** Opening Material for this exercise block **

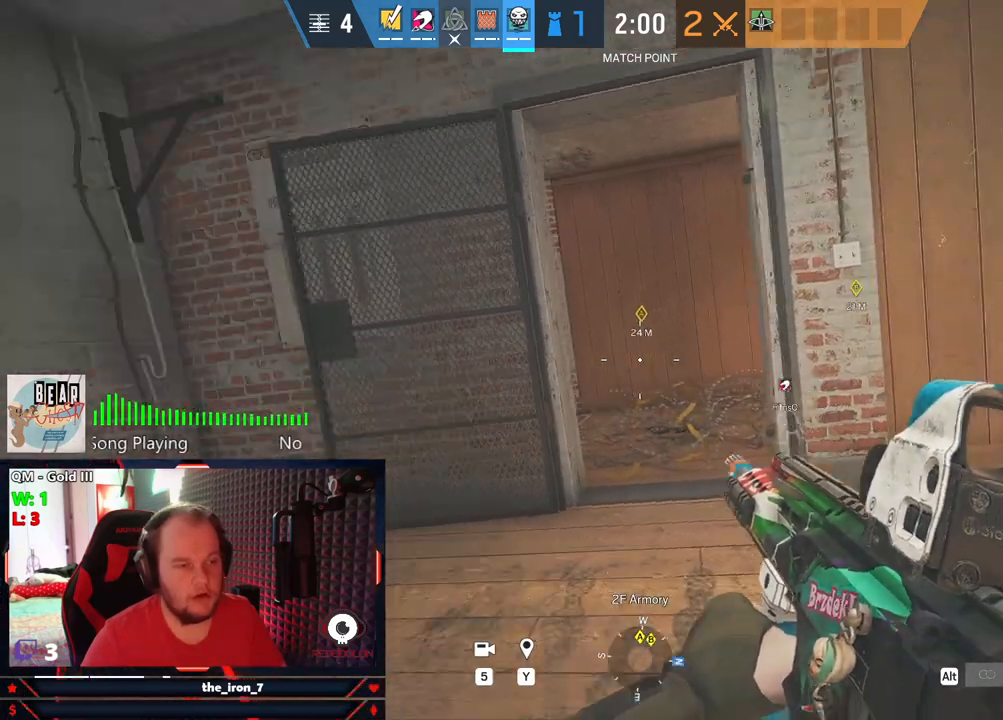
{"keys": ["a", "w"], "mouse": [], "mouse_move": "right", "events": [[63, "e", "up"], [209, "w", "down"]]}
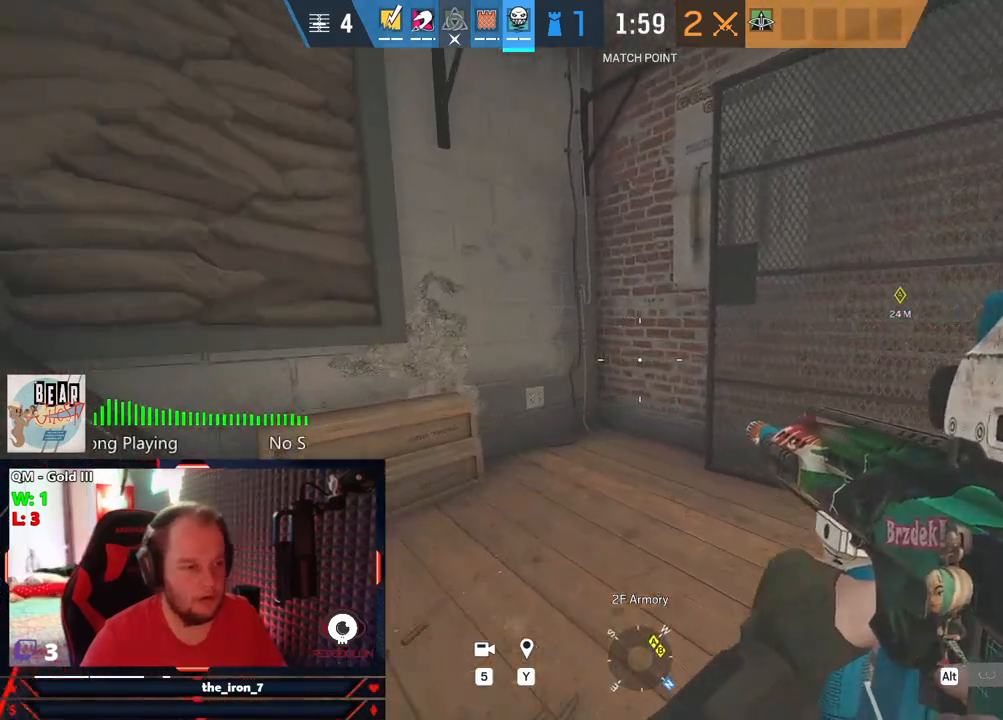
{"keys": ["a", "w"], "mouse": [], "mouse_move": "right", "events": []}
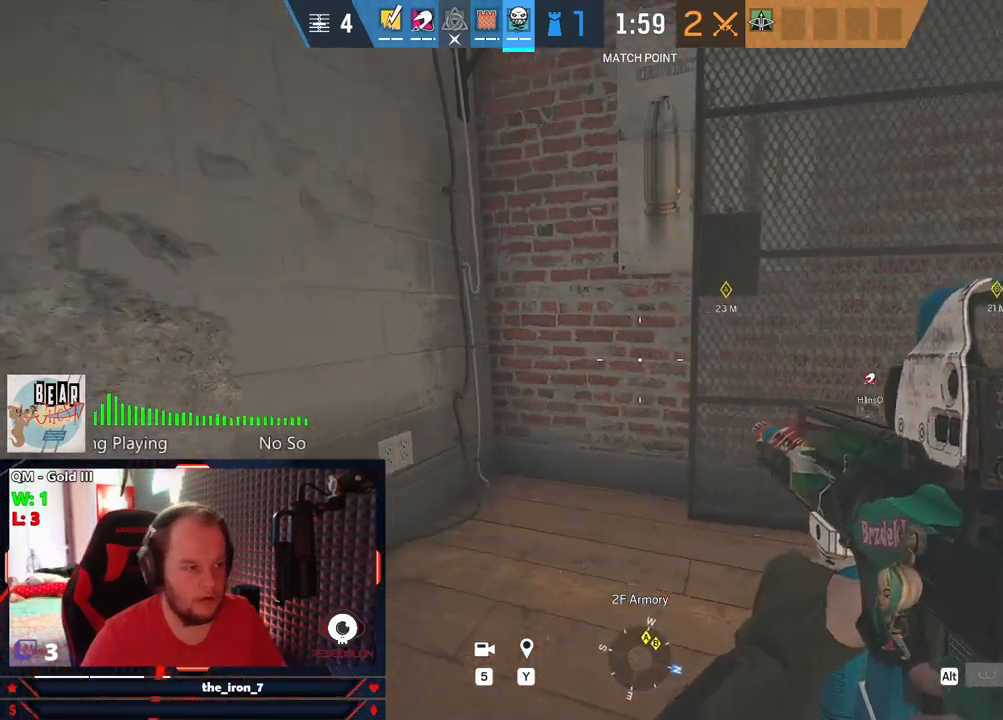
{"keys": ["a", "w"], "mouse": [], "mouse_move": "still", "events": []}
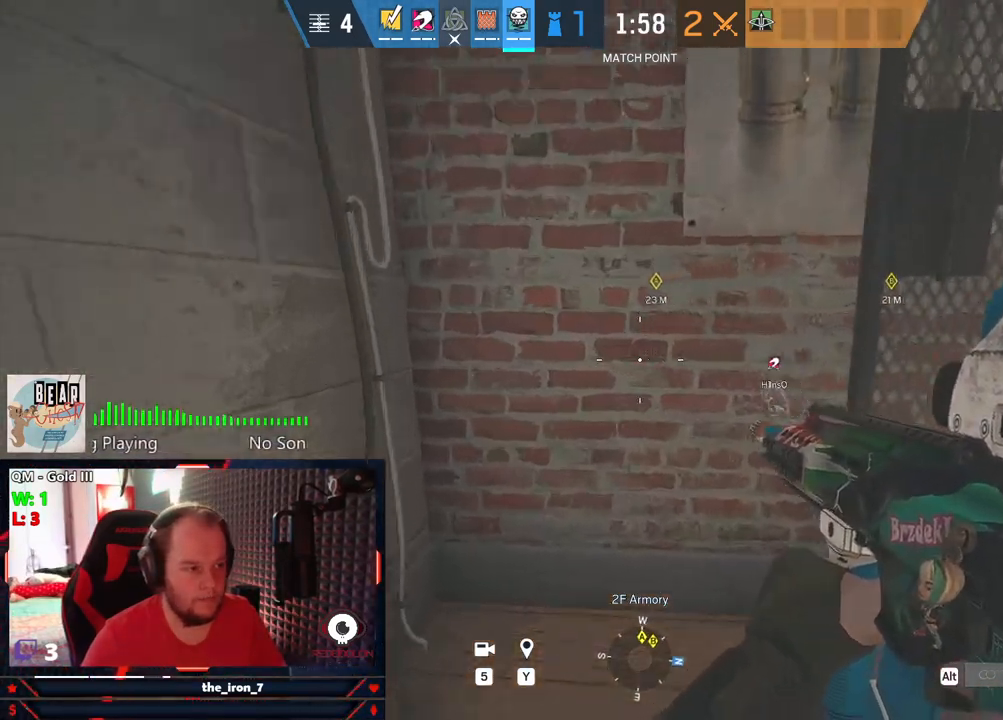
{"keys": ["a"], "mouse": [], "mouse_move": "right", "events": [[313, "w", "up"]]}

** Closing Material for this exercise block **
** Opening Material for this exercise block **

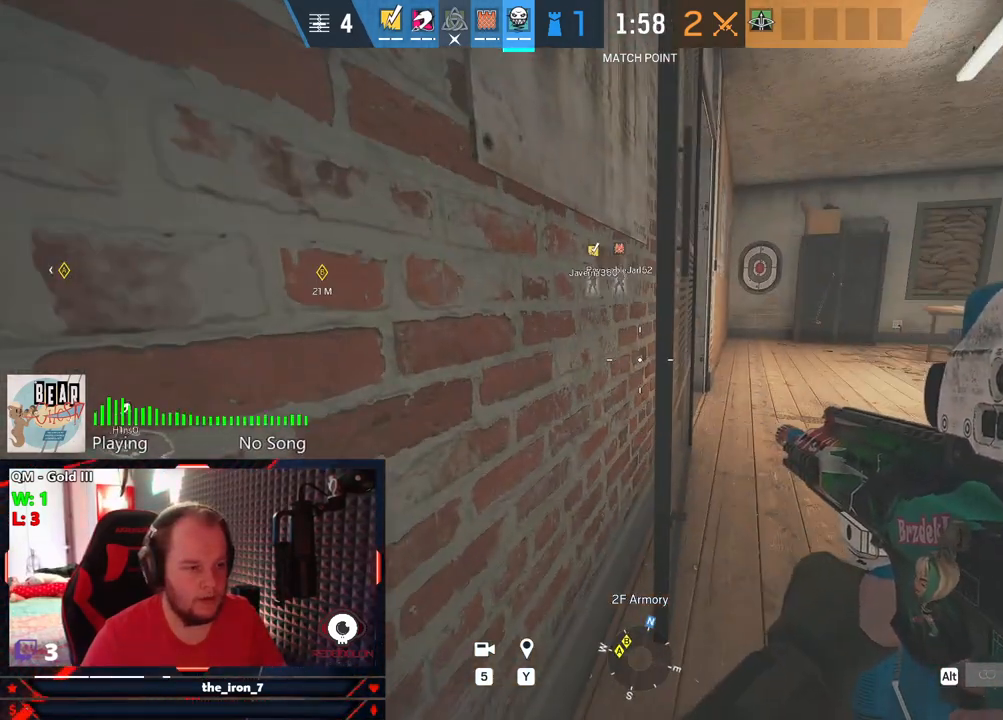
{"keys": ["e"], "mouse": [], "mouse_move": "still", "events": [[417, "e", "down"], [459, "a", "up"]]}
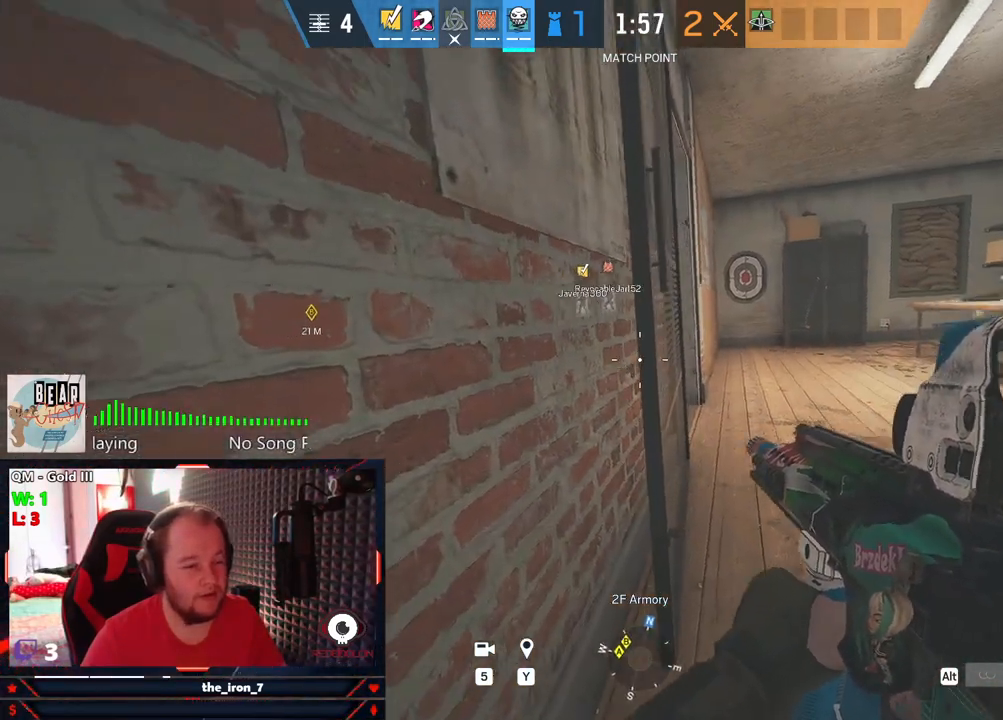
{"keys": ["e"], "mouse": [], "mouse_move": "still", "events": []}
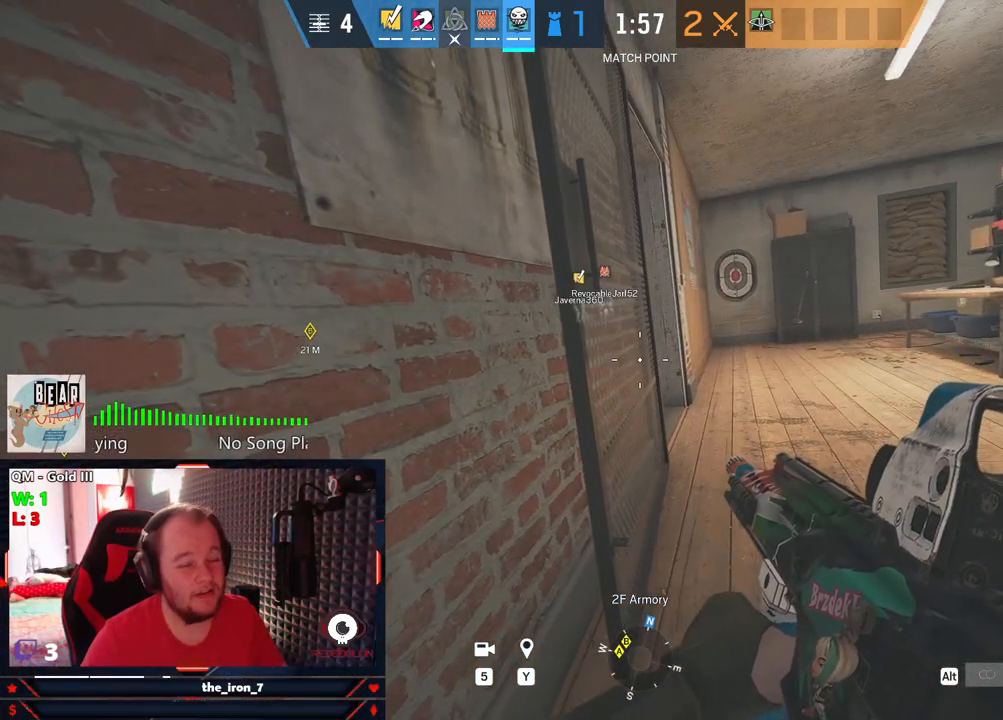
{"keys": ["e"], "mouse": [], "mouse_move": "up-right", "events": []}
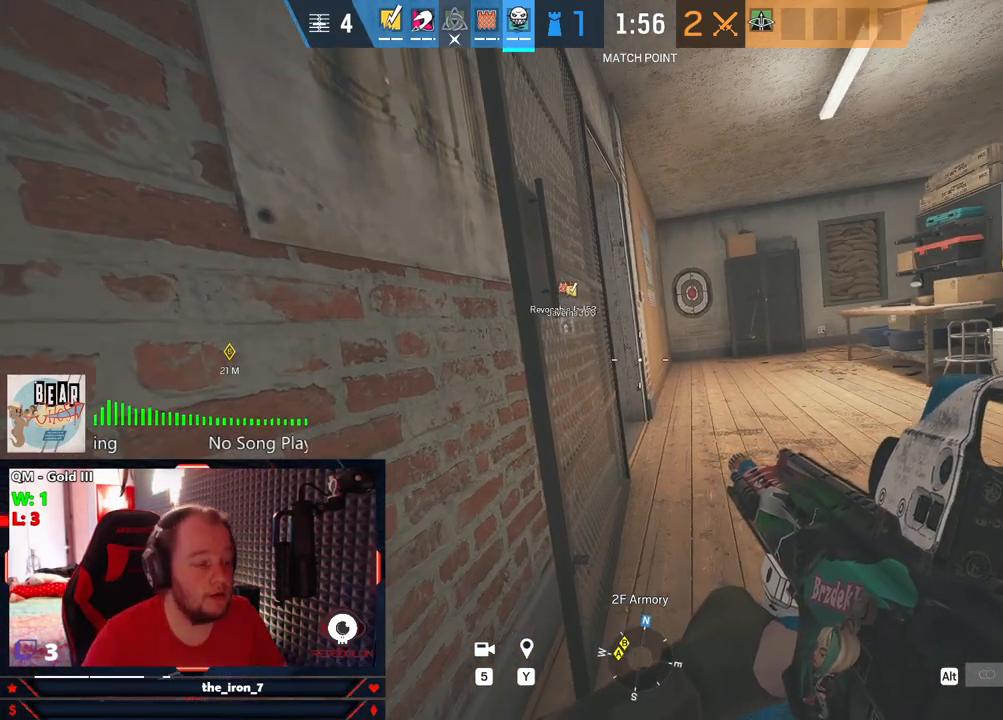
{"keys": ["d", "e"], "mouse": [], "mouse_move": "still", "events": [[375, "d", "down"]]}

** Closing Material for this exercise block **

Work instructions: A complete answer gives every line of the records holding "down".

Answer to the exercise:
{"keys": ["a", "w"], "mouse": [], "mouse_move": "right", "events": [[63, "e", "up"], [209, "w", "down"]]}
{"keys": ["e"], "mouse": [], "mouse_move": "still", "events": [[417, "e", "down"], [459, "a", "up"]]}
{"keys": ["d", "e"], "mouse": [], "mouse_move": "still", "events": [[375, "d", "down"]]}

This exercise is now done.